*Work instructions*. Go through the entries below and count the lines holding the word "Table". Reply with only the number, please.

*Material provided*.
***

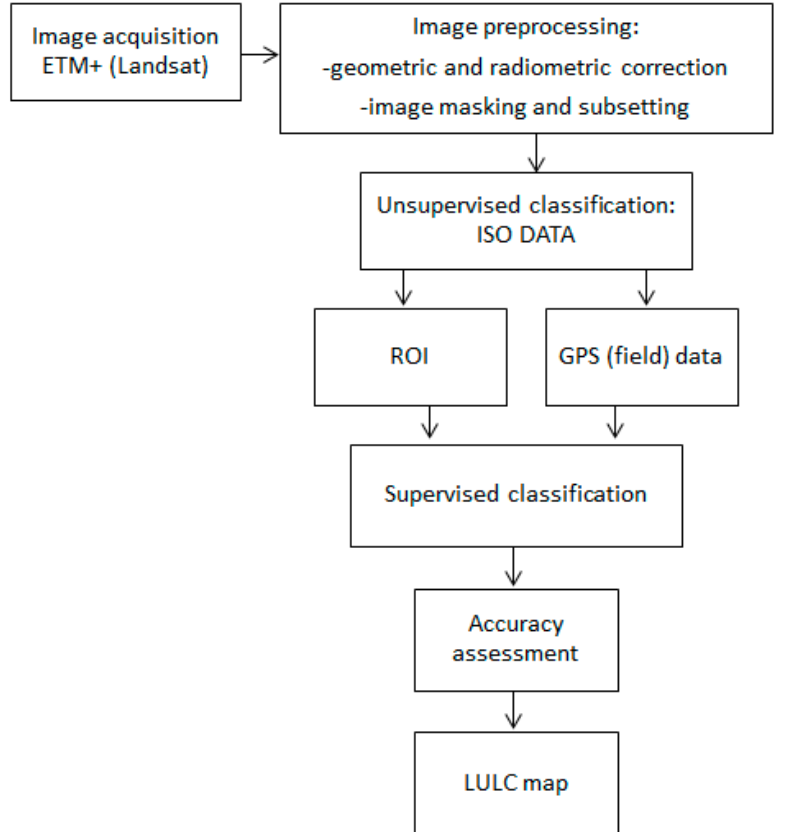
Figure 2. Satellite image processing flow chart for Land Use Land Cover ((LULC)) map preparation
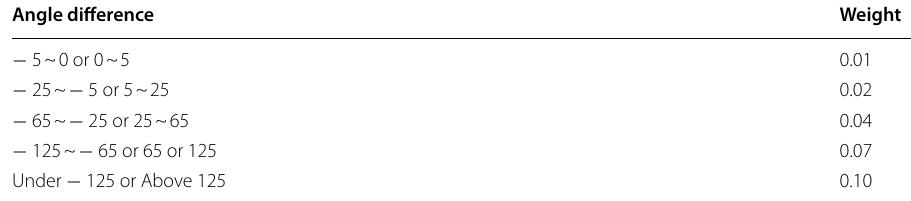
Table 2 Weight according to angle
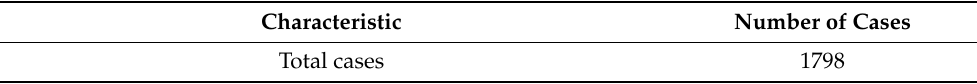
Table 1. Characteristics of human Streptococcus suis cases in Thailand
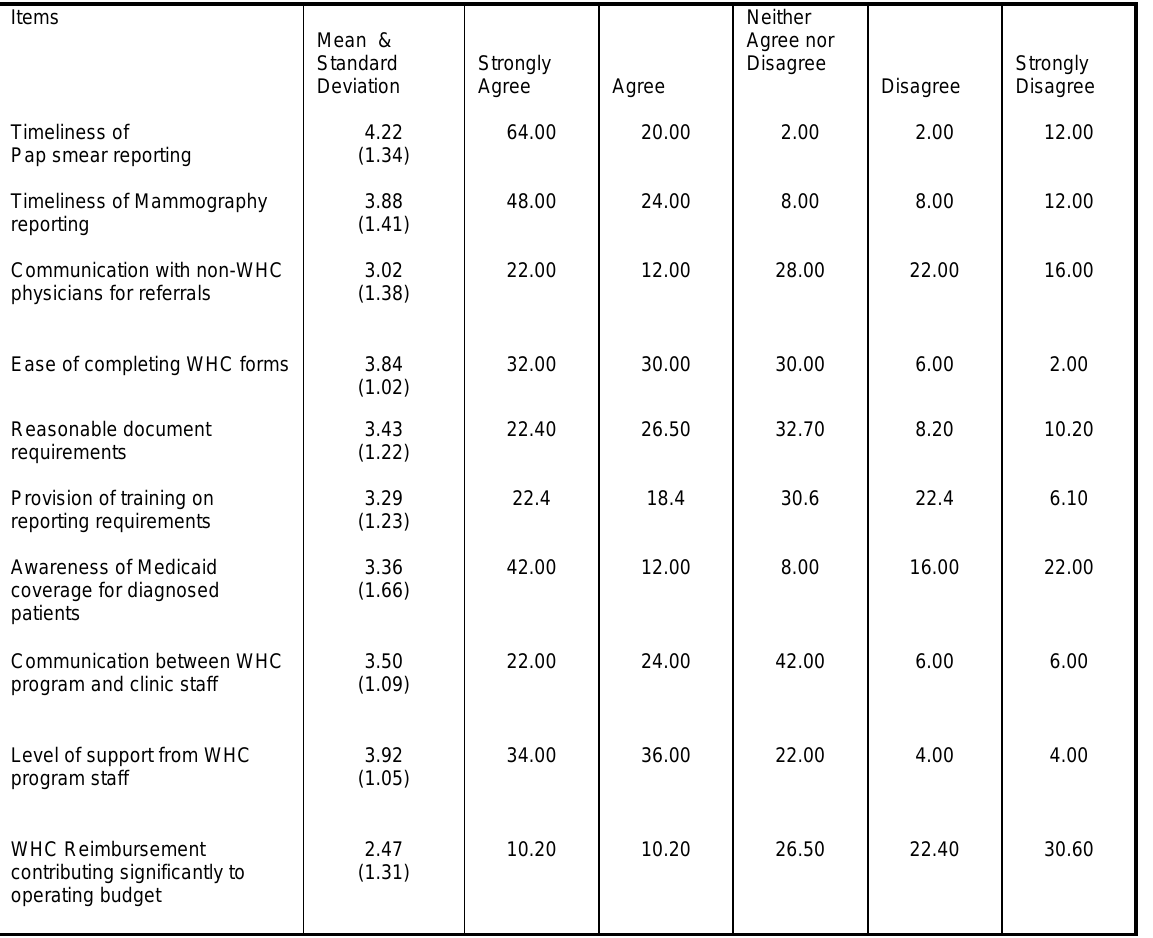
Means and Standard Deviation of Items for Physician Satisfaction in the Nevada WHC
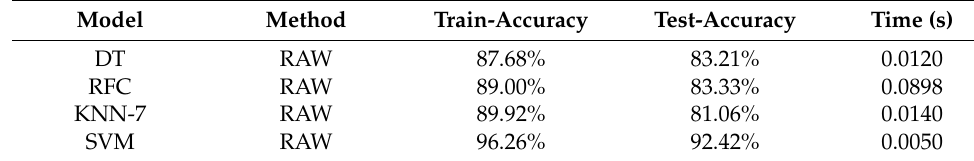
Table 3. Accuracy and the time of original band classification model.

***

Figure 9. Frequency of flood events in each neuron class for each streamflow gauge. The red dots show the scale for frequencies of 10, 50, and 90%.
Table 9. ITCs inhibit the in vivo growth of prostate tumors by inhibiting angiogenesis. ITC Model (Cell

***

*Exercise output*. 4